President Elect Obama is getting fed cautions about health IT, but the wrong cautions.

That those advising President Elect Obama on health IT choose to focus on "technology" issues, not sociotechnical issues, shows that some are largely clueless about health IT, or perhaps conflicted.

It's so tiring to hear these shallow, hackneyed, see the leaves but miss the trees and miss the forest, grade school level explanations for the difficulties of health IT.

Make prudent investments in health IT? How about first making prudent investments in bringing the understanding of why HIT is so difficult up to, say, a college level?

Incidentally, one of our fetishes in academia is for peer review, whether it be of science (absolutely necessary) or opinion on social issues backed by observation (where peer review can create a form of censorship towards unpopular thought.)

As for peer review, could it be that "anecdotal" stories from all over the world of health IT mayhem and patient harm are irrelevant unless peer reviewed?

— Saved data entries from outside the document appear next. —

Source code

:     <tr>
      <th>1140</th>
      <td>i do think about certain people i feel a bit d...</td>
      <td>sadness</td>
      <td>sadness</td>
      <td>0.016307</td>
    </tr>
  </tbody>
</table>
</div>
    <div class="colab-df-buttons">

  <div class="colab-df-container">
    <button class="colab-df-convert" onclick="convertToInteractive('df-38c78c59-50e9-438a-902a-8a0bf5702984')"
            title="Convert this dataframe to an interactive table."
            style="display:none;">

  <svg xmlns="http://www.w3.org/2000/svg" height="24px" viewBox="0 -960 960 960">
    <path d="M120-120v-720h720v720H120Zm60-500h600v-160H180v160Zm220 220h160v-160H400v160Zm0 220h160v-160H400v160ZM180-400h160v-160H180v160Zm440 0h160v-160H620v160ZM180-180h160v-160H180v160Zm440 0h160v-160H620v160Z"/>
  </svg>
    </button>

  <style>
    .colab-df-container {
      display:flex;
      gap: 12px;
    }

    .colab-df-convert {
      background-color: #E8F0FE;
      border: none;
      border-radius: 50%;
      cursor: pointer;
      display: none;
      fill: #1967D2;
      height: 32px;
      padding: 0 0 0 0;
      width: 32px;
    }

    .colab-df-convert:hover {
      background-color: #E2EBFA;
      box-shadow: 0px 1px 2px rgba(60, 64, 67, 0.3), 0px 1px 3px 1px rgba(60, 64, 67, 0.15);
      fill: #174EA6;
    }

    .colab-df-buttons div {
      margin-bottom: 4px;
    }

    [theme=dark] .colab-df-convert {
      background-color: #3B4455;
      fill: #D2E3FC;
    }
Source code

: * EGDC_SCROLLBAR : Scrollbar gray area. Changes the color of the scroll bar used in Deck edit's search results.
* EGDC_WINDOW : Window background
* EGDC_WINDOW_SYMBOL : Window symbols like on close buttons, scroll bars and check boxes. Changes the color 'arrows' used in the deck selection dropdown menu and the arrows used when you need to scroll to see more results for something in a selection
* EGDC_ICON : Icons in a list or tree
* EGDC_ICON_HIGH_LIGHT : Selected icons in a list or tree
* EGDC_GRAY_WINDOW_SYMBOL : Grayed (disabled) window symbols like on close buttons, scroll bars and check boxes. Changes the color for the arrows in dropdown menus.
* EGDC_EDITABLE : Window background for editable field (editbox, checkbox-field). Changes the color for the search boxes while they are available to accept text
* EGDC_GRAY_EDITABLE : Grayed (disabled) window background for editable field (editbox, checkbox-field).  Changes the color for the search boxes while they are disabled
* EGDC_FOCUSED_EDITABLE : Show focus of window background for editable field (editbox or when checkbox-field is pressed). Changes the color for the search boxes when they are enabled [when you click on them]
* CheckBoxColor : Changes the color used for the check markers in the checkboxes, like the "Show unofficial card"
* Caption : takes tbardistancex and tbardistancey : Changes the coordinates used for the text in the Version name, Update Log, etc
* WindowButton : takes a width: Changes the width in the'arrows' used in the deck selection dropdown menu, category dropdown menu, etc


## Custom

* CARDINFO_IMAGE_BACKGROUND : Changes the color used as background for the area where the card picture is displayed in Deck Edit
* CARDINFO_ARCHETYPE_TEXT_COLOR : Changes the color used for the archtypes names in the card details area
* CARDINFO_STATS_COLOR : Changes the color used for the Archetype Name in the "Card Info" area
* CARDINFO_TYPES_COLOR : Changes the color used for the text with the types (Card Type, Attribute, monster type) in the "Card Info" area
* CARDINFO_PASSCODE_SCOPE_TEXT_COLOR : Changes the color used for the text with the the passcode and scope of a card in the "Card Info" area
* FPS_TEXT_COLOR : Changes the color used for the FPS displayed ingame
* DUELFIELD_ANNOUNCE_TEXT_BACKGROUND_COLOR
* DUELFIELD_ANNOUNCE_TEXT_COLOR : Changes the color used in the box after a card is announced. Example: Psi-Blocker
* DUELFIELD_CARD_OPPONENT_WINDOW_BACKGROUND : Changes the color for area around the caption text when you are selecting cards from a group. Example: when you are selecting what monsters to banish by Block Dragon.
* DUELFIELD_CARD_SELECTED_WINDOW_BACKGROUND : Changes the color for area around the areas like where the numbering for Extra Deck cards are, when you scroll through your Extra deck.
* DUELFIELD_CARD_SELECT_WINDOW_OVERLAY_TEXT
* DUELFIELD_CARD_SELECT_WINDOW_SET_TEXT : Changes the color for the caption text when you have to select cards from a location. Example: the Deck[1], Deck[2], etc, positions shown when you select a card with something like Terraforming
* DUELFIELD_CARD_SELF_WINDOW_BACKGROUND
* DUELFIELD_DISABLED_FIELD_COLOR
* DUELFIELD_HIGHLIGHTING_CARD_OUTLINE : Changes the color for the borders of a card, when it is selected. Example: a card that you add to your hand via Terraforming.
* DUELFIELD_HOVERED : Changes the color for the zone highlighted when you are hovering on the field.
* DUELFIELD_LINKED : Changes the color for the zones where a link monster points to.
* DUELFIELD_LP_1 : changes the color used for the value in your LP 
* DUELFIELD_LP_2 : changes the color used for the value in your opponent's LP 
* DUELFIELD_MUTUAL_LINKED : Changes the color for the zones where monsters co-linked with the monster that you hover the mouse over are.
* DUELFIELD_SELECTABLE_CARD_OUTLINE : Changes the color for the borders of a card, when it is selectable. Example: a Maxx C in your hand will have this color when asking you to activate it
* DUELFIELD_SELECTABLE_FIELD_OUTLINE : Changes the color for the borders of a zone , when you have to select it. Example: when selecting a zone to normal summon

Of course, such stories would likely not pass peer review for publication. Perhaps such accounts are deemed non politically correct or create uncomfortable cognitive dissonance regarding the omnipotence of computers. Perhaps this explains their scarcity in peer reviewed literature. (Thank god for the Web and for blogs).

I would ask each of the pundits in the Boston Globe article if they were aware of these issues and the literature describing them (if not, that's a real problem), and if they were aware, why they dismiss it or consider its relevance unworthy of mention in national publications and to the President Elect.

Let's hope Mr. Obama is smarter than the average HIT pundit.